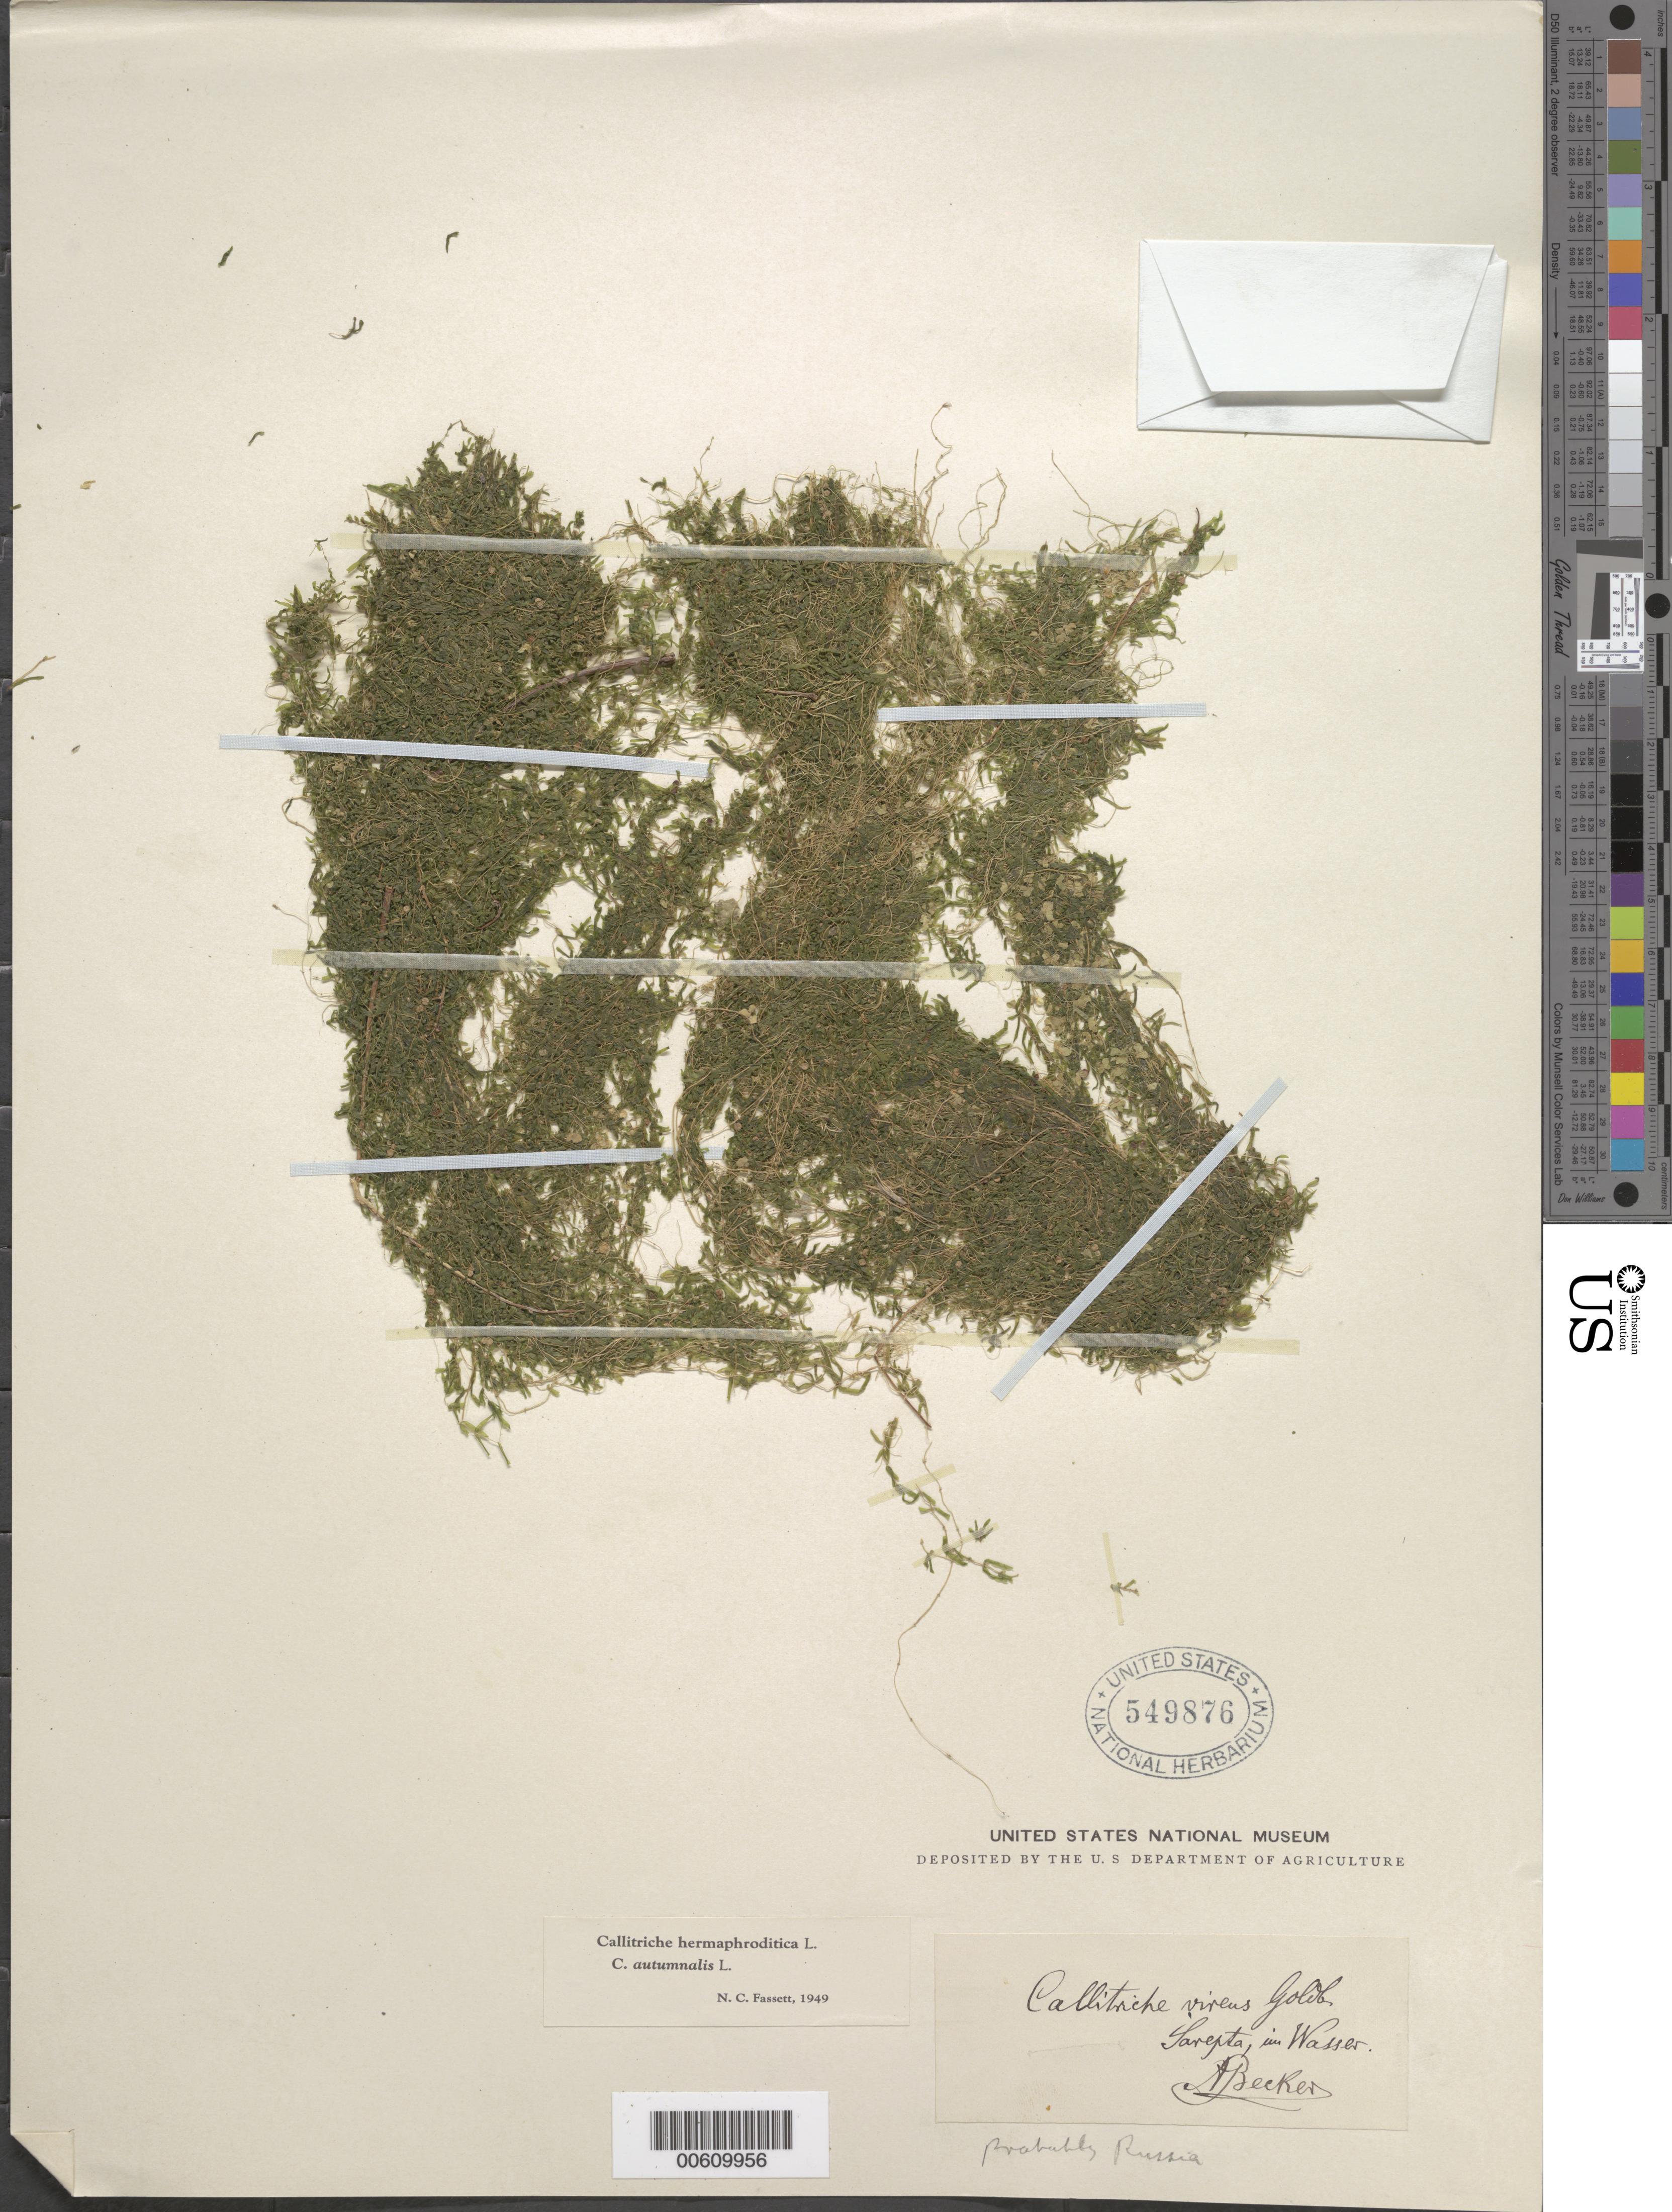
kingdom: Plantae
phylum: Tracheophyta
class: Magnoliopsida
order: Lamiales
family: Plantaginaceae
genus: Callitriche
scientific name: Callitriche hermaphroditica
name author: L.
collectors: A. Becker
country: Russian Federation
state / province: Volgograd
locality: Sarepta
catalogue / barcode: US 549876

Directions for this task: Rewrite the material with "locality" renamed to "place" and everything else kept the same. Leave the pictures out.

Solution to this problem:
kingdom: Plantae
phylum: Tracheophyta
class: Magnoliopsida
order: Lamiales
family: Plantaginaceae
genus: Callitriche
scientific name: Callitriche hermaphroditica
name author: L.
collectors: A. Becker
country: Russian Federation
state / province: Volgograd
place: Sarepta
catalogue / barcode: US 549876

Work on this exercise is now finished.